How many times since June had I thought of quitting Medicine altogether? I've had my moments, I confess, especially when I felt so bogged down with sleepiness and stress, but I've always looked on to my Father who promised that He'd be me "my rock and my salvation; I shall not be greatly shaken" (Psalm 62:2). At this point in my life I can't imagine myself doing anything else than what I'm doing now—doing all the hospital scutwork, going on 24- to 36 hour-shifts every three days, preparing case reports, and taking exams without the benefit of an eight-hour sleep. Sometimes, though, I wonder what would have happened to me had I pursued my initial plan to take up Law. Or what if I continued on with biomedical research, trained abroad, and grew brain cells on plastic plates? Is Medicine what the Lord has called me to do? I think so. I pray that He continue to increase my desire to glorify Him through this track, that He would sustain, if not increase, my joy in taking care of the sick.

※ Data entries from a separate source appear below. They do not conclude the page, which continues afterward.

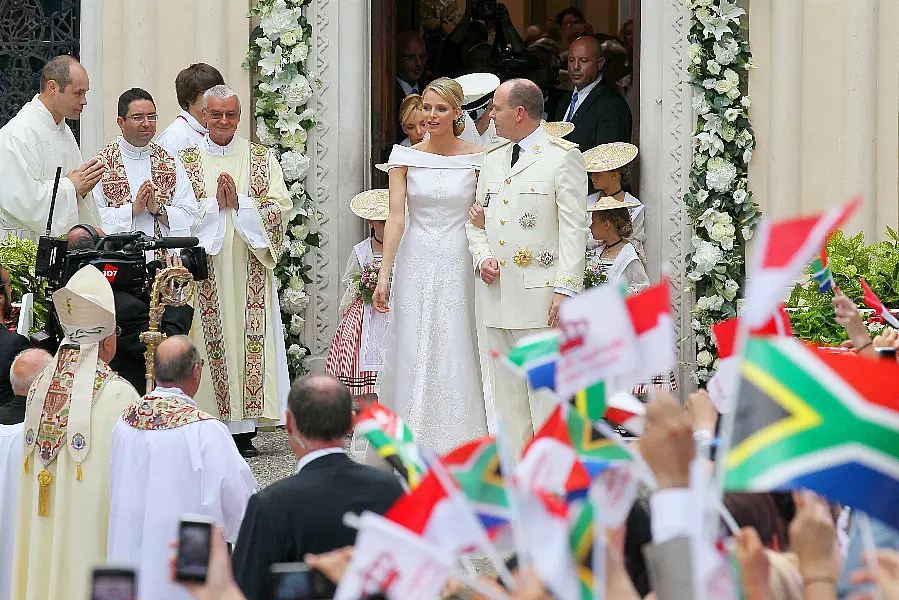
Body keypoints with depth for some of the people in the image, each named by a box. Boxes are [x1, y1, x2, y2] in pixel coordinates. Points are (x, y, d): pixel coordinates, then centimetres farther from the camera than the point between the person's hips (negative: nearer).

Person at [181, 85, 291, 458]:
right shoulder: (185, 160, 8)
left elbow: (280, 207, 2)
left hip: (248, 269, 1)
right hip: (203, 268, -1)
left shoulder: (262, 158, 11)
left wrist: (239, 202, -9)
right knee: (208, 342, -5)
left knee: (248, 338, -3)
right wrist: (215, 202, -11)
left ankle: (243, 429, 0)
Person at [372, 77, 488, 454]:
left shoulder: (476, 159, 2)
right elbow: (395, 216, -3)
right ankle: (413, 445, 8)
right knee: (412, 350, 0)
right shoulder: (406, 157, 2)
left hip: (458, 264, -1)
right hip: (416, 263, 1)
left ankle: (458, 447, 8)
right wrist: (384, 275, -10)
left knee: (457, 352, -1)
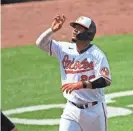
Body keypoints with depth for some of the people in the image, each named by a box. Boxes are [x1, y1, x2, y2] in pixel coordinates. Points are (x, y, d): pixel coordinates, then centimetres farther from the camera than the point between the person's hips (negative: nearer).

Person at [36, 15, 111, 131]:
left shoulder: (96, 55, -12)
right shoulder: (64, 49, 2)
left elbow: (106, 80, -21)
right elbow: (41, 43, 2)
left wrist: (81, 85, -30)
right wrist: (52, 30, -15)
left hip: (94, 110, -3)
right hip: (72, 110, 3)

As I was packing my bags, I was humming "Great is Thy Faithfulness," one of my favorite hymns of all time. "Morning by morning, new mercies I see; All I have needed Thy hand hath provided; Great is Thy faithfulness, Lord unto me." Why I'm still here—alive, joyful, and expectant—is all because of God's grace. And what a lavish grace it is.



Blogger Mark Girasol said...

Thank you for such an inspirational post! I am also in doubt if I would pursue med school or go on teaching. But I'm hoping I could make up my mind before I graduate in college. :D

Wed Dec 19, 08:16:00 PM GMT+8  
Blogger Lance said...

I hope you make the right decision, Mark. Thanks for dropping by.